• [TEXT SEGMENT]:
● ● ● ●

Democrats gathered Saturday morning at Roanoke College in 90-degree-plus heat to hear U.S. Sen. Tim Kaine fire up support for Obamacare and candidates for the November election.
“I can’t wait to get back up to Washington on Monday for what I think will the battle of my first five years in the Senate,” Kaine said. “I’m not sure I’m ever going to cast a more momentous vote.”
Senate GOP leaders are expected to debate next week on repealing the Affordable Care Act, although support for scrapping Obamacare is reportedly insufficient, especially in light of some Republican defectors and solid Democratic opposition.
“If we allow the one-party repeal effort, we will hurt tens of millions of Americans for no reason, for none,” Kaine said. “That’s what they’re trying to do and we have to defeat it.”
Kaine told supporters Saturday that Senate Republicans hoped to get 50 votes for repeal, allowing Vice President Mike Pence to cast the 51st vote. Democrats will do everything they can to stop it, Kaine said.

● ● ● ●

• [EXTRACTED DATA]:
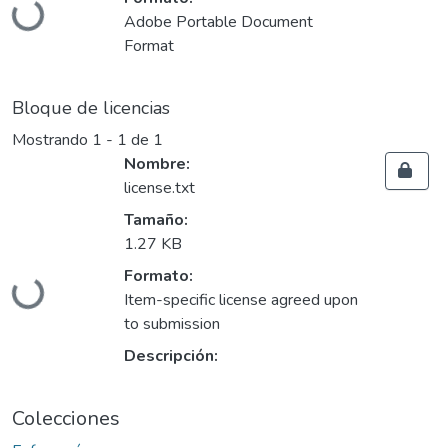
Cargando...
Adobe Portable Document
Format
Bloque de licencias
Mostrando
1 - 1 de 1
Nombre:
license.txt
Tamaño:
1.27 KB
Formato:
Cargando...
Item-specific license agreed upon
to submission
Descripción:
Colecciones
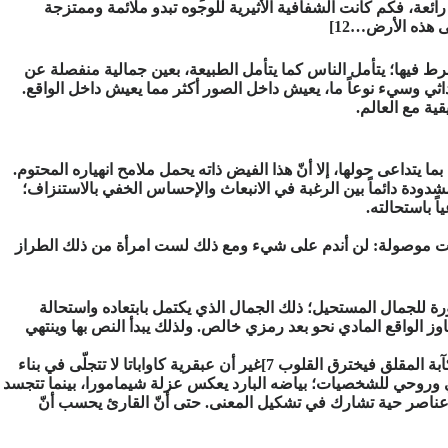
رائعة، فكم كانت الشفافية الأثيرية للوجوه تبدو ملائمة وممتزجة
ى هذه الأرض…12]
رط فيها؛ يتأمل الناس كما يتأمل الطبيعة، بعين جمالية منفصلة عن
ن حداثي وسيء نوعاً ما، يعيش داخل الصور أكثر مما يعيش داخل الواقع.
ية مع العالم.
تداعى حولها، إلا أنّ هذا الفيض ذاته يحمل ملامح انهياره المحتوم.
مشدودة دائماً بين الرغبة في الانبعاث والإحساس الخفي بالاستنزاف؛
ً باستحالته.
بارات موصولة: لن أندم على شيء ومع ذلك لست امرأة من ذلك الطراز
ة للجمال المستحيل؛ ذلك الجمال الذي يكتمل بابتعاده واستحالة
اوز الواقع المادي نحو بعد رمزي خالص. ولذلك يبدأ النص بها وينتهي
[كان مفعماً بجمال ذلك الصوت الذي لا مثيل له والذي كان يبتعدُ قوياً ورجراجاً، فيتدحرج كالصدى على الثلج وفي أنحاء الليل. صوتٌ له سحر الكآبة المقلق فيخترق القلوب 7]غير أن عبقرية كاواباتا لا تتجلّى في بناء
فسي وروحي للشخصيات؛ بياضه البارد يعكس عزلة شيمامورا، بينما تتجسد
عناصر حية تشارك في تشكيل المعنى. حتى أنّ القارئ يحسب أنّ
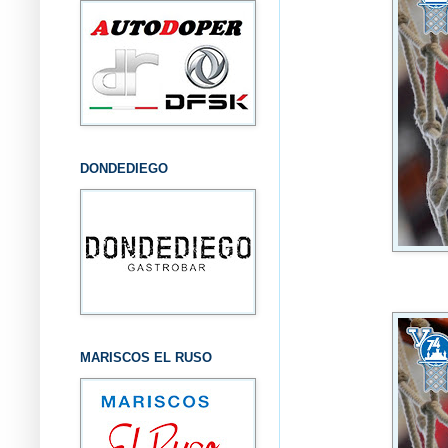
DONDEDIEGO
MARISCOS EL RUSO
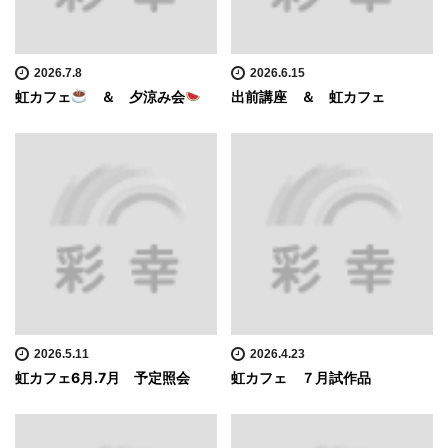
2026.7.8
2026.6.15
虹カフェ
＆ 夕涼み会
出前講座 ＆ 虹カフェ
2026.5.11
2026.4.23
虹カフェ6月.7月 予定照会
虹カフェ ７月試作品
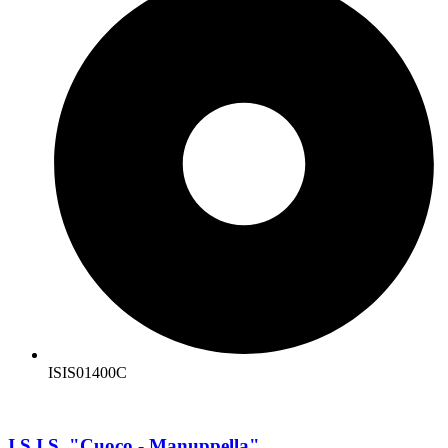
ISIS01400C
I.S.I.S. "Cuoco - Manuppella"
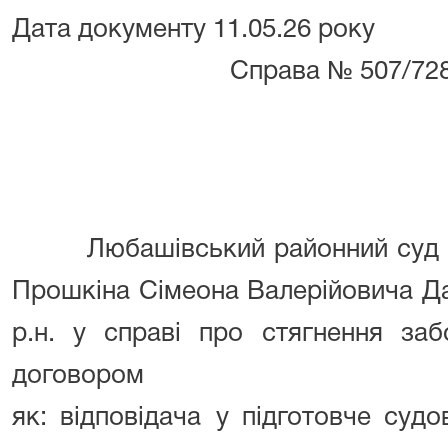
Дата документу
11.05
Справа №
507/72
Любашівський районний суд 
Прошкіна Сімеона Валерійовича Да
р.н.
у справі п
ро стягнення заб
договором
як:
відповідача
у
підготовче судо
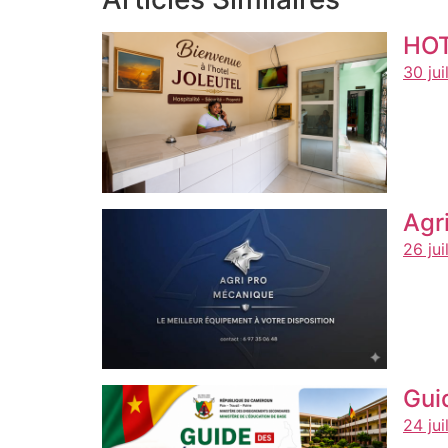
HOT
30 jui
Agr
26 jui
Gui
24 jui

● ● ● ●

• [WORK INSTRUCTIONS]:
a: List every figure written in digits in the article on Tim Kaine's Roanoke College speech, with the word or words it describes.
b: Continue the article on Tim Kaine's Roanoke College speech for a few more paragraphs.

• [TASK-BY-TASK RESULTS]:
a:
- 90: the heat, "90-degree-plus"
- 50: "50 votes" for repeal
- 51st: "the 51st vote," to be cast by Vice President Mike Pence

b:
If Democrats are successful, Kaine said that would be just the beginning.
“I don’t want to accept the status quo. I think we ought to be getting better. We should be covering more people. We should be bringing down the cost of prescription drugs. We should have more mental health care.”
Kaine described the scene he witnessed on Friday as he visited the Remote Area Medical (RAM) Clinic in Wise County, where this weekend doctors, nurses, dentists and other practitioners have gathered to provide free health care services to large crowds of people without insurance.
According to the Health Wagon’s website, in 2013 the service “assisted more than 11,000 patients obtain access to care valued at over $1 million.”
Kaine described how needy people arrived on Tuesday and camped outside the county fairgrounds until Friday in hot cars to get a place in line. He said the remote clinic in Wise reminded him of a mission trip he took to Honduras in 1980.
“Next to Haiti it was the poorest country in the Americas, and that is how they do health care in Honduras,” Kaine said. “And yet, this is in my own commonwealth and in my own country.”
The senator said he saw license plates from as far away as Oklahoma at the Wise County gathering.
“People will drive for hours and days so that they can be treated,” he said.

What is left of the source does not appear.